Yes, NRIs can invest in eligible Indian mutual funds through compliant accounts and KYC, subject to AMC and regulatory rules.

What is the minimum amount for a lumpsum investment?

Most mutual fund schemes in India allow you to start a lumpsum investment with a minimum of ₹5,000, though some funds may permit investments as low as ₹1,000 or ₹500.

Can I withdraw my lumpsum investment at any time?

Yes, open-ended mutual funds allow you to withdraw your lumpsum investment at any time. However, ELSS tax-saving funds have a strict 3-year lock-in period.

How is a lumpsum investment taxed?

For equity mutual funds, withdrawing within 1 year incurs a 20% short-term capital gains tax. After 1 year, long-term capital gains exceeding ₹1.25 lakh are taxed at 12.5%.

Is lumpsum better than FD (Fixed Deposit)?

Lumpsum investments in equity or hybrid mutual funds have the potential to deliver inflation-beating returns over the long term, making them potentially more lucrative than FDs, but they carry market risk.

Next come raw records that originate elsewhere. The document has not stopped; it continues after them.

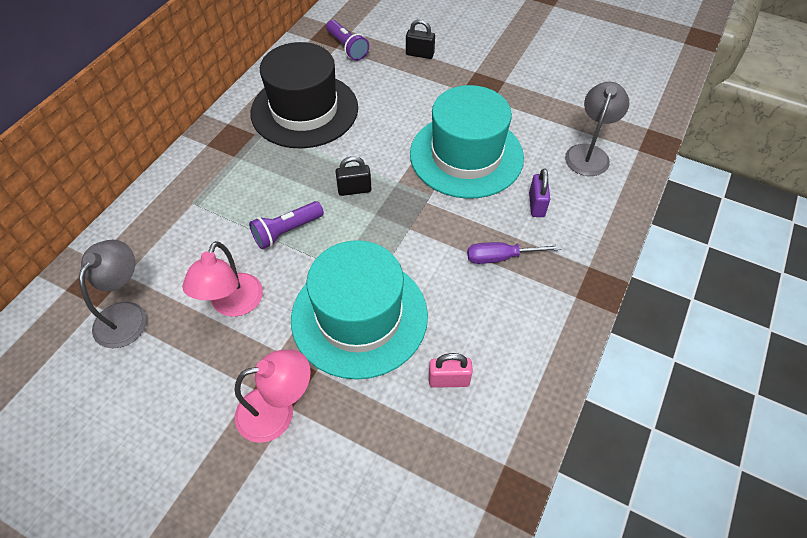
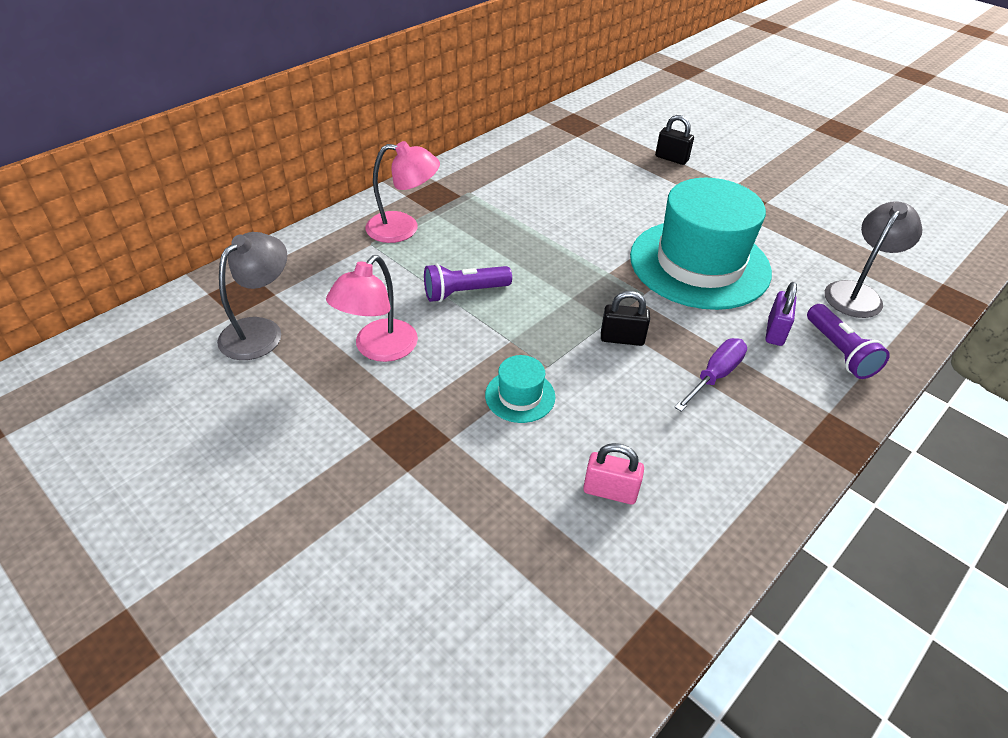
camera: 15 degrees right, 10 degrees down
pink lamp [235,349,311,443] -> pink lamp moved to [365,141,440,243]
black hat [251,42,358,148] -> none
turquoise hat [291,240,428,380] -> turquoise hat [485,355,555,423], size x0.41
purple flashlight [326,20,369,61] -> purple flashlight moved to [807,304,890,379]
black padlock [335,156,372,196] -> black padlock moved to [601,291,650,346]
purple screwdriver [467,242,562,264] -> purple screwdriver turned 120 degrees clockwise [674,338,747,412]

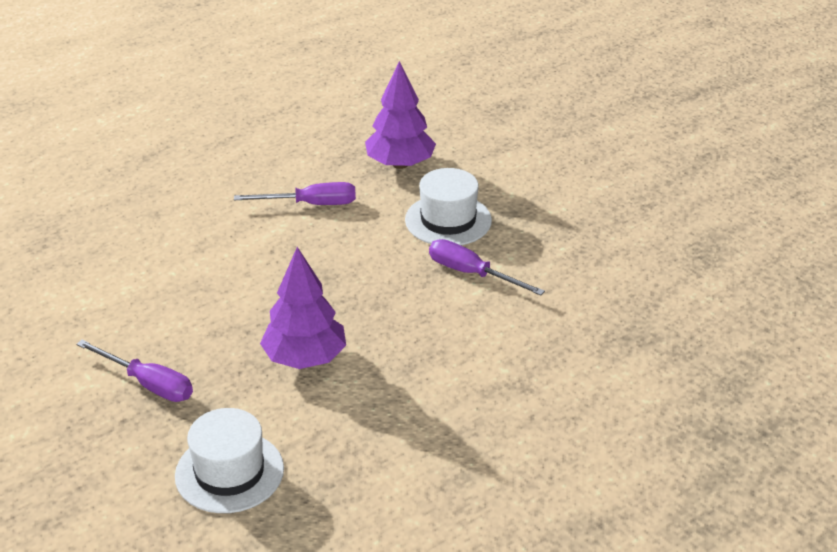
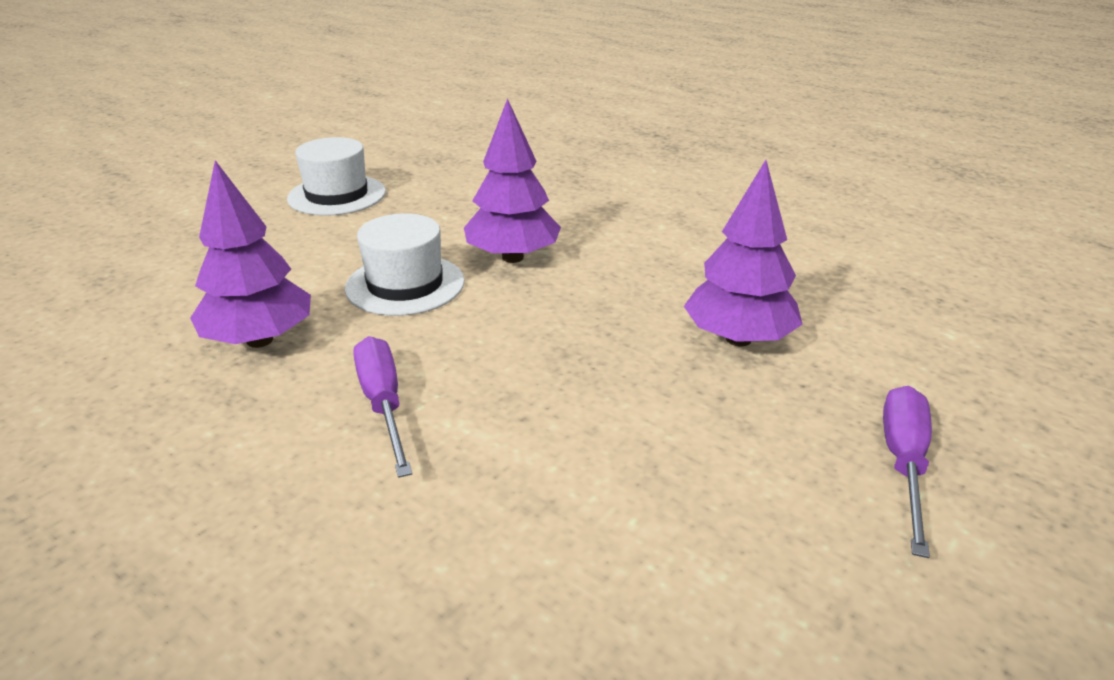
camera: 105 degrees left, 5 degrees down
white hat [175,408,284,513] -> white hat moved to [287,137,386,216]
purple screwdriver [429,239,545,296] -> purple tree [464,98,561,263]

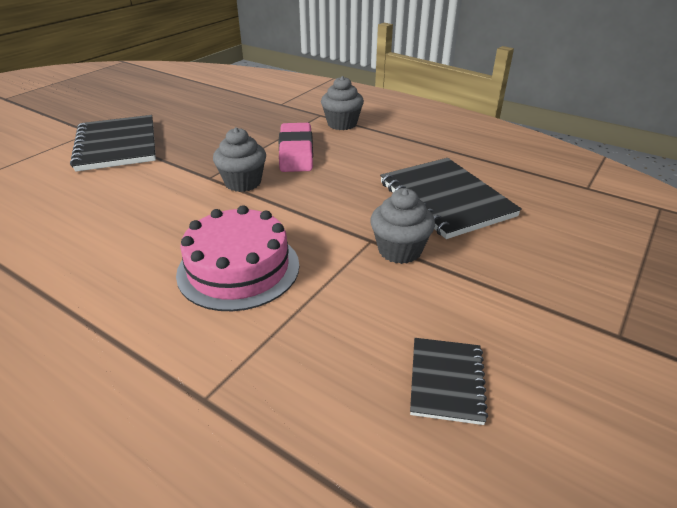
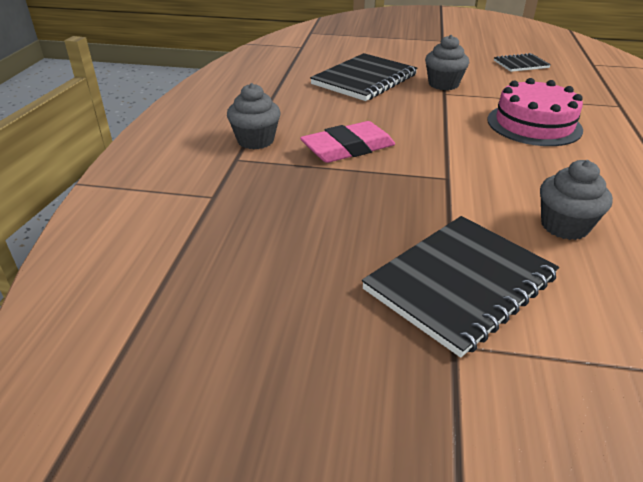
camera: 115 degrees left, 0 degrees up
grey cupcake [213,127,266,192] -> grey cupcake moved to [540,160,613,240]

FDs offer fixed, guaranteed returns.

Should I invest a lumpsum amount all at once or stagger it?

If the market valuation is very high or volatile, it is often safer to stagger your lumpsum investment through a Systematic Transfer Plan (STP) to average out your purchase cost.

What is a Systematic Transfer Plan (STP) for lumpsum?

An STP allows you to invest your lumpsum in a low-risk liquid fund and automatically transfer a fixed amount regularly into an equity fund. It protects your capital while taking advantage of rupee-cost averaging.

How long should I hold a lumpsum investment?

For equity mutual funds: holding your lumpsum investment for 5 to 7 years or more is highly recommended to ride out market cycles and benefit optimally from the power of compounding.

Does compounding impact lumpsum investments differently than SIPs?

Yes! With a lumpsum investment, your entire capital starts compounding from day one, which can mathematically yield higher overall returns in a consistently rising market compared to a SIP where capital is deployed gradually.

Popular Lumpsum Planning Scenarios in India

Many investors use this tool for amount-based checks such as 1 lakh for 5 or 10 years, 5 lakh for 10 years, and 10 lakh for 20 years. It is also helpful when estimating how much lumpsum may be required to target a 1 crore corpus.


For goal-based planning, you can test child education, retirement, and long-term wealth creation assumptions, then compare outcomes with SIP mode in the same template. This makes lumpsum vs SIP comparison practical instead of theoretical.


During market corrections, questions like best time to invest lumpsum, lumpsum investment during market crash, and risk vs SIP become more common. Use conservative return assumptions, and always review tax, exit load, and liquidity needs before investing.